Why Rehab May Take More than One Attempt

Why Rehab May Take More than One Attempt

Drug and alcohol addiction is a powerful disease that hijacks the brain, so it inhibits people from making clear decisions. While rehab is essential to addiction recovery, it often takes more than one attempt to overcome addiction and to experience long-term recovery.

Understand that multiple stays in rehab do not discredit a rehab facility, they simply point out the power of addiction. Unfortunately, relapse is common in many stories of recovery—while it will not happen to every recovering addict, it is a problem that you must counter by anticipating it.
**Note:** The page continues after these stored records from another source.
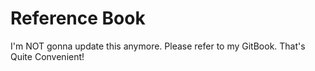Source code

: # Reference Book	
I'm NOT gonna update this anymore. Please refer to my GitBook.
That's Quite Convenient!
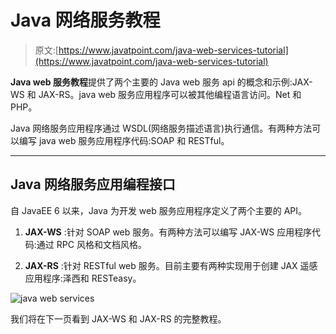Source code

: # Java 网络服务教程

> 原文:[https://www.javatpoint.com/java-web-services-tutorial](https://www.javatpoint.com/java-web-services-tutorial)

**Java web 服务教程**提供了两个主要的 Java web 服务 api 的概念和示例:JAX-WS 和 JAX-RS。java web 服务应用程序可以被其他编程语言访问。Net 和 PHP。

Java 网络服务应用程序通过 WSDL(网络服务描述语言)执行通信。有两种方法可以编写 java web 服务应用程序代码:SOAP 和 RESTful。

* * *

## Java 网络服务应用编程接口

自 JavaEE 6 以来，Java 为开发 web 服务应用程序定义了两个主要的 API。

1) **JAX-WS** :针对 SOAP web 服务。有两种方法可以编写 JAX-WS 应用程序代码:通过 RPC 风格和文档风格。

2) **JAX-RS** :针对 RESTful web 服务。目前主要有两种实现用于创建 JAX 遥感应用程序:泽西和 RESTeasy。

![java web services](../Images/fab037b612eb882b5b8a8fcc58aa50b4.png)

我们将在下一页看到 JAX-WS 和 JAX-RS 的完整教程。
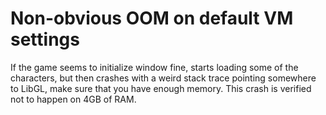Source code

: # Non-obvious OOM on default VM settings

If the game seems to initialize window fine, starts loading some of the
characters, but then crashes with a weird stack trace pointing somewhere to
LibGL, make sure that you have enough memory. This crash is verified not to
happen on 4GB of RAM.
Addiction rewires the brain to crave drugs when it senses a situation associated with drug use. Therefore, recovering addicts may require more than one stay in rehab, because they may relapse for any of the following reasons:

  • Stress – People often underestimate the power of stress and its ability to cause relapse, but stress often occurs on a daily basis. People may think they have healthy coping mechanisms that discourage relapse, but a recovering addict may lack such skills, or she may be too new to recovery to handle an unforeseen stressor.
  • Difficult emotions – Emotions are also powerful triggers for relapse, as problems like fear, anger and depression can all send recovering addicts into tempting situations
  • People and places – Simply bumping into an old friend who abuses drugs or driving by a place where you formerly abused drugs can cause the brain to crave drugs. Again, without strong coping skills, someone may easily succumb to relapse in light of these situations.
  • Celebrations – Holidays and friendly parties are often a natural part of life, but they can be dangerous scenarios for recovering addicts. Even if a recovering addict did not struggle with alcohol in the past, the environment and desire to have a good time can send people searching for their substance, and thereby back into addiction.

Professional treatment and ongoing therapy work to undo the damage done by addiction, and then they teach recovering addicts how to overcome relapse triggers in the future. In other words, recovery is a life-long, dynamic experience, so recovery addicts must be constantly changing to avoid relapse for the long term.